«Wir müssen eine zweite Schicht einführen»

Die grösste Swatch-Tochter beliefert immer weniger Händler – eröffnet dieses Jahr in den USA und Asien aber 25 neue Boutiquen. Omega-Chef Stephen Urquhart im Interview.

Adrian Sulc@adriansulc

Herr Urquhart, weshalb kaufen sich Jahr für Jahr hunderttausend Menschen eine teure Omega?

Wir sind der offizielle Zeitnehmer der Olympischen Spiele, die Nasa-Astronauten auf dem Mond trugen Omega-Uhren, das spricht für uns. Zudem bauen wir neue Uhrwerke mit unserer Co-Axial-Hemmung, was unsere Uhren wohl zu den verlässlichsten und entwickeltsten überhaupt macht. Aber kaum jemand wird die Uhr nur wegen des raffinierten Werks kaufen. Sie verkaufen nicht nur eine teure Uhr, sondern eine Geschichte dazu . . .

Sehen Sie, wer heute in ein Omega-Geschäft kommt, benötigt keine Uhr, um die Zeit abzulesen. Aber er oder sie mag unsere Marke.

Weshalb haben Sie die Rezession vergleichsweise gut überstanden?

In der Krise waren wir – wie die ganze Swatch-Gruppe – sehr konsistent. Wir haben die Preise nicht gesenkt. Wir gerieten nicht in Panik, wir hielten die Produktion aufrecht und behielten unsere Angestellten. Das war eine starke Botschaft. In unseren eigenen Boutiquen, wo es keine Rabatte und kein Gemauschel gab, haben wir in den USA sogar 2009 an Umsatz zugelegt. Das Geschäft in den Staaten schrumpfte damals aber insgesamt, weil die Uhrenhändler keine Kredite erhielten, um ihre Lager zu füllen.

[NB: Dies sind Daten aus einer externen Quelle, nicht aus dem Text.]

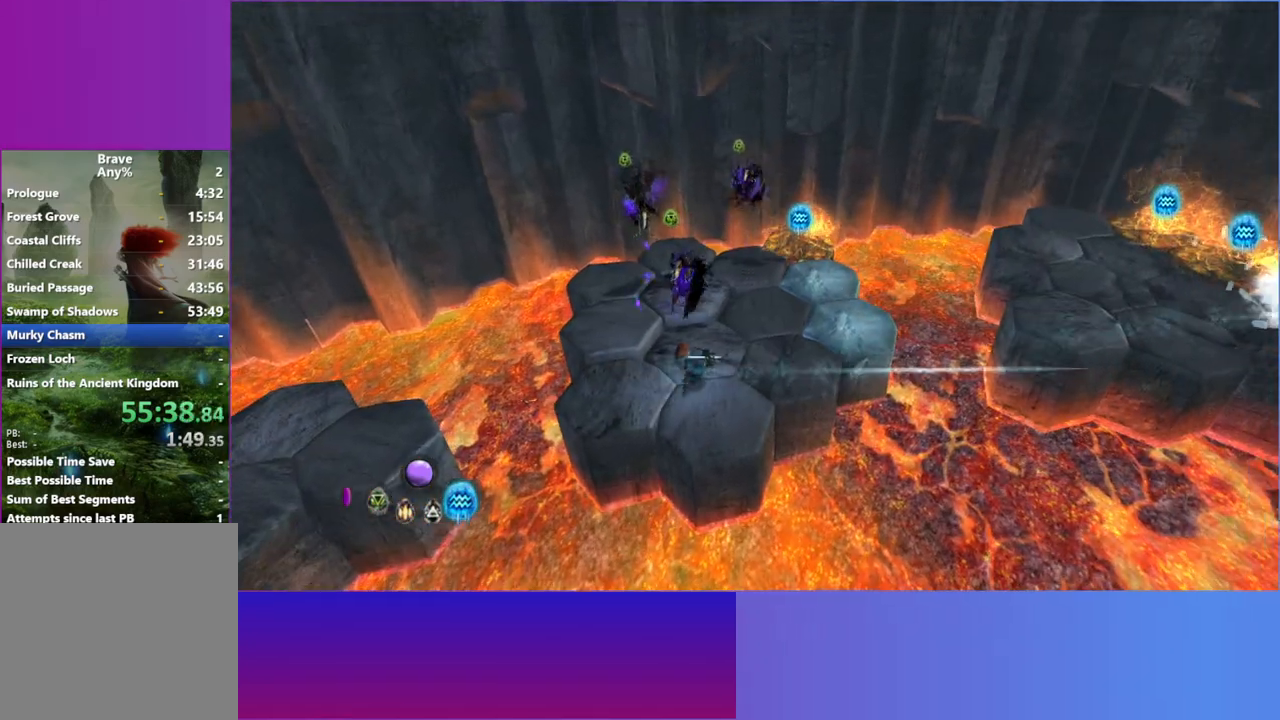
{"buttons": [], "left_stick": "right", "right_stick": "right", "events": [[67, "L2", "down"], [183, "L2", "up"], [500, "left_stick", "right"]]}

Deshalb verfolgen Sie nun die Strategie, mehr eigene Läden zu betreiben und weniger Händler zu beliefern? Vor zehn Jahren belieferten wir 8000 Händler, heute nur noch 3000. Als grosse Marke mit einer grossen Geschichte brauchen wir einen eigenen Rahmen. Ende 2000 haben wir an der Zürcher Bahnhofstrasse unsere erste eigene Boutique eröffnet. Heute haben wir weltweit 80 eigene Geschäfte. Das war eine wichtige Entscheidung. Das Personal muss Omega gut kennen – denn dank dem Internet wissen die Kunden unglaublich viel über unsere Uhren. In den USA gab es Händler, bei welchen das Personal nicht einmal wusste, welche Uhren mechanisch und welche batteriebetrieben sind.

Und Sie bauen das Omega-eigene Vertriebsnetz weiter aus?

Ja, in den USA wollen wir dieses Jahr 15 neue Omega-Boutiquen eröffnen, 10 gibt es dort bereits. Wir fahren fort in Asien – insbesondere China und Indien. Dort werden es wohl 10 Geschäfte sein. Also mindestens 25 neue Geschäfte dieses Jahr. Wir lassen uns aber Zeit. In Frankfurt etwa sind wir seit fünf Jahren auf der Suche nach dem richtigen Standort. Wir eröffnen die Boutiquen nicht bloss, um dort Werbung zu machen. Sie müssen profitabel sein.

Aber wird das letztjährige Wachstum von Omega anhalten?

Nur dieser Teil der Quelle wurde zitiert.